**Passage:**
————

The research team led by Dr Richard Karas, professor of medicine at Tufts University School of Medicine, examined the relationship between HDL cholesterol (HDL-C) and cardiovascular disease (CVD) risk in patients taking statins. While statin therapy does reduce CVD risk, the incidence of CVD events in statin-treated patients remains unacceptably high, they observed.

Karas' team identified 20 eligible randomised controlled trials of statins, with 543,210 person-years of follow-up and a total of 7,838 myocardial infarctions. The analysis revealed a significant inverse association between HDL-C and the risk of myocardial infarction. Every 10mg/dL reduction in HDL-C was associated with 7.6 and 7.8 more MIs per 1,000 person-years respectively in patients taking statins and in non-statin controls.

At the same time, statin treatment cut the risk of MIs by a median of 4.4 per 1,000 person-years.“While statins overall prevent four heart attacks per 1,000 patient-years, these new findings demonstrate that a 10-point higher HDL-C level could save an additional eight heart attacks per 1,000 patient-years, which indicates that, even if patients are on a statin, if they have low HDL-C, they may need more than just statins to significantly reduce their risks,” Karas commented.

————

Please continue the passage on HDL cholesterol and heart attack risk in statin-treated patients, starting after Karas's closing quote.

————

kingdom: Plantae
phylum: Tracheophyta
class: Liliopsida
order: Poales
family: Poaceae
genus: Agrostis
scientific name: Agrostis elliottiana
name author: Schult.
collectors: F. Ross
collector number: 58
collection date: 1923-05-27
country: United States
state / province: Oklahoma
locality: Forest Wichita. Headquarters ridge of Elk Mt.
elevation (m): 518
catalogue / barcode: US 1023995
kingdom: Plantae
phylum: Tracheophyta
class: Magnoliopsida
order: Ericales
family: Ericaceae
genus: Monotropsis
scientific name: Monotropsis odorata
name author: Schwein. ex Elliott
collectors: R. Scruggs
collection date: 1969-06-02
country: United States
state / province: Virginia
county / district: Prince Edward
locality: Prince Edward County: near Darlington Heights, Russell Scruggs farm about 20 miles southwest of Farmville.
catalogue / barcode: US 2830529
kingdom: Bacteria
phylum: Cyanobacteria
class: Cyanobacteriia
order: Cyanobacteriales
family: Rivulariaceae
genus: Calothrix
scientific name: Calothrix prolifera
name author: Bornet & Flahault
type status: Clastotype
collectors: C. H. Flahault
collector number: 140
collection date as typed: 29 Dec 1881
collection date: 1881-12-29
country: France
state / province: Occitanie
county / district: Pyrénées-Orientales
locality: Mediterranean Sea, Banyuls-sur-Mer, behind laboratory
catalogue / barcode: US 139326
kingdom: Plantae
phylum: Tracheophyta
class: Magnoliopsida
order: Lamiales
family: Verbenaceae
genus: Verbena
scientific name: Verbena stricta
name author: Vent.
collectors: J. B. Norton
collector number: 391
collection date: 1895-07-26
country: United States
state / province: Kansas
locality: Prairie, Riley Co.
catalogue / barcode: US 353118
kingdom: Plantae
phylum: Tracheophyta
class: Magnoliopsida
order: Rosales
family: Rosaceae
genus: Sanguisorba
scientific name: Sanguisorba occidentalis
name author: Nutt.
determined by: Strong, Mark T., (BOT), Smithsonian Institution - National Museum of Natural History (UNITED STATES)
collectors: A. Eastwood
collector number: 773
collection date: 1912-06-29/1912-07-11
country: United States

————

**Answer for this exercise:**
“We believe most clinicians will be surprised to see the magnitude of the effect of low HDL-C on heart attack risk and how little statins impact the risk associated with low HDL-C,” he said.

The analysis also explored the association between HDL-C and cardiovascular disease, as well as coronary heart disease death, CVD death and all-cause death. In all these cases, the findings indicated that risk increased as the levels of HDL-C fell, and there were minimal differences between patients who were or were not taking statins.

Data from the Tufts Medical Center study were released at the American Heart Association Scientific Sessions 2009 in Orlando, Florida.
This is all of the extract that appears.